Why can't we load it directly? Is there any special reason for not being allowed?
What is the difference between mov ax,5000H
and mov ax,[5000H]
? Does [5000h]
mean content in memory location 5000h?
Remember that the syntax of assembly language (any assembly) is just a human-readable way to write machine code. The rules of what you can do in machine code depend on how the processor's electronics were designed, not on what the assembler syntax could easily support.
So, just because it looks like you could write mov DS, [5000h]
and that conceptually it doesn't seem like there is a reason why you shouldn't be able to do it, it's really about "is there a mechanism by which the processor can load a segment register from a memory location's content?"
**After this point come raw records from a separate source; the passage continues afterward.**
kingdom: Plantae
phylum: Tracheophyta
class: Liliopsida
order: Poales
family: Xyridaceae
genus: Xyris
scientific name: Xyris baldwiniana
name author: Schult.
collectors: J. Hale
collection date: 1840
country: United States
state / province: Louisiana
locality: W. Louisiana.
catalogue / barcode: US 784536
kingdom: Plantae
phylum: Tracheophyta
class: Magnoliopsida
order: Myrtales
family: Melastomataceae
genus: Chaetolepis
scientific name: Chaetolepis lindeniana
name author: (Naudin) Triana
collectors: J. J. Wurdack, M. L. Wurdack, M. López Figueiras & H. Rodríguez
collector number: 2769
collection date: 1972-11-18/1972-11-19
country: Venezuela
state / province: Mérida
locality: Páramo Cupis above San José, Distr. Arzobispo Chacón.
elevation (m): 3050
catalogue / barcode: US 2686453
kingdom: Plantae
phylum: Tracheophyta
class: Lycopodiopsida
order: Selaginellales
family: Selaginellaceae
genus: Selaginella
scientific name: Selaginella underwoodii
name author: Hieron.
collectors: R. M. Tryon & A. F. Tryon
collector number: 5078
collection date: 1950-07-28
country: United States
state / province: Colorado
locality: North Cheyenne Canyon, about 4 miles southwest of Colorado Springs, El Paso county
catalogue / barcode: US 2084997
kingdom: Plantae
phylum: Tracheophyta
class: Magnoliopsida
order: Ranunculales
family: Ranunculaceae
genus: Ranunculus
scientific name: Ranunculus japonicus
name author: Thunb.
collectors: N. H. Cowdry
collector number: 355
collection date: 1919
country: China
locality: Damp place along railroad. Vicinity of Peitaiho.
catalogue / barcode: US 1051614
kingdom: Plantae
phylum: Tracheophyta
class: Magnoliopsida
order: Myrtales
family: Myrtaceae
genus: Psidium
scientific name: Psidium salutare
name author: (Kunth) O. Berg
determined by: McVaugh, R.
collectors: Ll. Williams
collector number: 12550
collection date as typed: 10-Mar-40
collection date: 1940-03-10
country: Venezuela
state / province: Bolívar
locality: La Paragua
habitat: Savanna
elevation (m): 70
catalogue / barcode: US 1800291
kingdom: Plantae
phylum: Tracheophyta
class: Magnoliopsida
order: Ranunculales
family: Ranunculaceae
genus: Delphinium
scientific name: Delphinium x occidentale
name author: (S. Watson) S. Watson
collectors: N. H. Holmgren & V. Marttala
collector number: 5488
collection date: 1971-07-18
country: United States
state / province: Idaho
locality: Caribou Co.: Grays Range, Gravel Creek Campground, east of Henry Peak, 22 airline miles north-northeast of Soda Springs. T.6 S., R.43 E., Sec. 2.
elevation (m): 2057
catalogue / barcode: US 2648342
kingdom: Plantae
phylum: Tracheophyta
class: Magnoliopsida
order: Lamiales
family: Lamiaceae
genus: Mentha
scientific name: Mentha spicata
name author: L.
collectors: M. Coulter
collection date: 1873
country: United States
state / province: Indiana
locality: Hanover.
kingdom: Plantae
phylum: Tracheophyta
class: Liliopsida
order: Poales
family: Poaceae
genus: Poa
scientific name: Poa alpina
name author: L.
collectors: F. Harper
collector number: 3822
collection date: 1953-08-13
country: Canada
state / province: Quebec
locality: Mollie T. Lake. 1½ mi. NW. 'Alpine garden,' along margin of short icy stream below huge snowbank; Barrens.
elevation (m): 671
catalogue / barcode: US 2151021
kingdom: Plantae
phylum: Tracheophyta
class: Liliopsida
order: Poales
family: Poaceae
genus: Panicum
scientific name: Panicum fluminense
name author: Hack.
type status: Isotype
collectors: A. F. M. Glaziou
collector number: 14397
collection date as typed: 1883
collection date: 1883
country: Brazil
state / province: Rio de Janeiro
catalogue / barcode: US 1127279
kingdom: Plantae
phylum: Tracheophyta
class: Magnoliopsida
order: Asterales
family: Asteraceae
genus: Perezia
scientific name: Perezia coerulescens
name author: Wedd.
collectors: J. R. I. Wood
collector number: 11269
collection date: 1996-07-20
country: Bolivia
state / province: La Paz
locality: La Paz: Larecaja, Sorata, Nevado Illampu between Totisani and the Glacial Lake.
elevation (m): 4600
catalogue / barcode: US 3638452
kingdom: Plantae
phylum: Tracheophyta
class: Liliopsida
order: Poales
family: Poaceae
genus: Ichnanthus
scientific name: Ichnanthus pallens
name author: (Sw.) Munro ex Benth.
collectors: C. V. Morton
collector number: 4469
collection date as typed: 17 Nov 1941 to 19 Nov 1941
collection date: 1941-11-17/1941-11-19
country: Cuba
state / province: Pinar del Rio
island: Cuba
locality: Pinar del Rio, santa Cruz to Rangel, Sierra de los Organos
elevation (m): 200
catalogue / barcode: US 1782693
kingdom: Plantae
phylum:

In the case of 8086 assembly, I figure that the reason is simply that the engineers just didn't create an electric path that could feed a signal from the memory I/O data lines to the lines that write to the segment registers.
Why? I have several theories, but no authoritative knowledge.
The most likely reason is simply one of simplifying the design: it takes extra wiring and gates to do that, and it's an uncommon enough operation (this is the 70's) that it's not worth the real estate in the chip. This is not surprising; the 8086 already went overboard allowing any of the normal registers to be connected to the ALU (arithmetic logic unit) which allows any register to be used as an accumulator. I'm sure that wasn't cheap to do. Most processors at the time only allowed one register (the accumulator) to be used for that purpose.
It's also possible that allowing a segment register to be written from a memory read resulted in several weird edge cases that were hard to get right in the circuitry. After all, the segment register to be written might be used to address the source operand.
As far as the brackets, you are correct. Let's say memory position 5000h contains the number 4321h. mov ax, 5000h
puts the value 5000h into ax, while mov ax, [5000h]
loads 4321h from memory into ax. Essentially, the brackets act like the *
pointer dereference operator in C.
Just to highlight the fact that assembly is an idealized abstraction of what machine code can do, you should note that the two variations are not the same instruction with different parameters, but completely different opcodes. They could have used – say – MOV
for the first and MVD
(MoVe Direct addressed memory) for the second opcode, but they must have decided that the bracket syntax was easier for programmers to remember.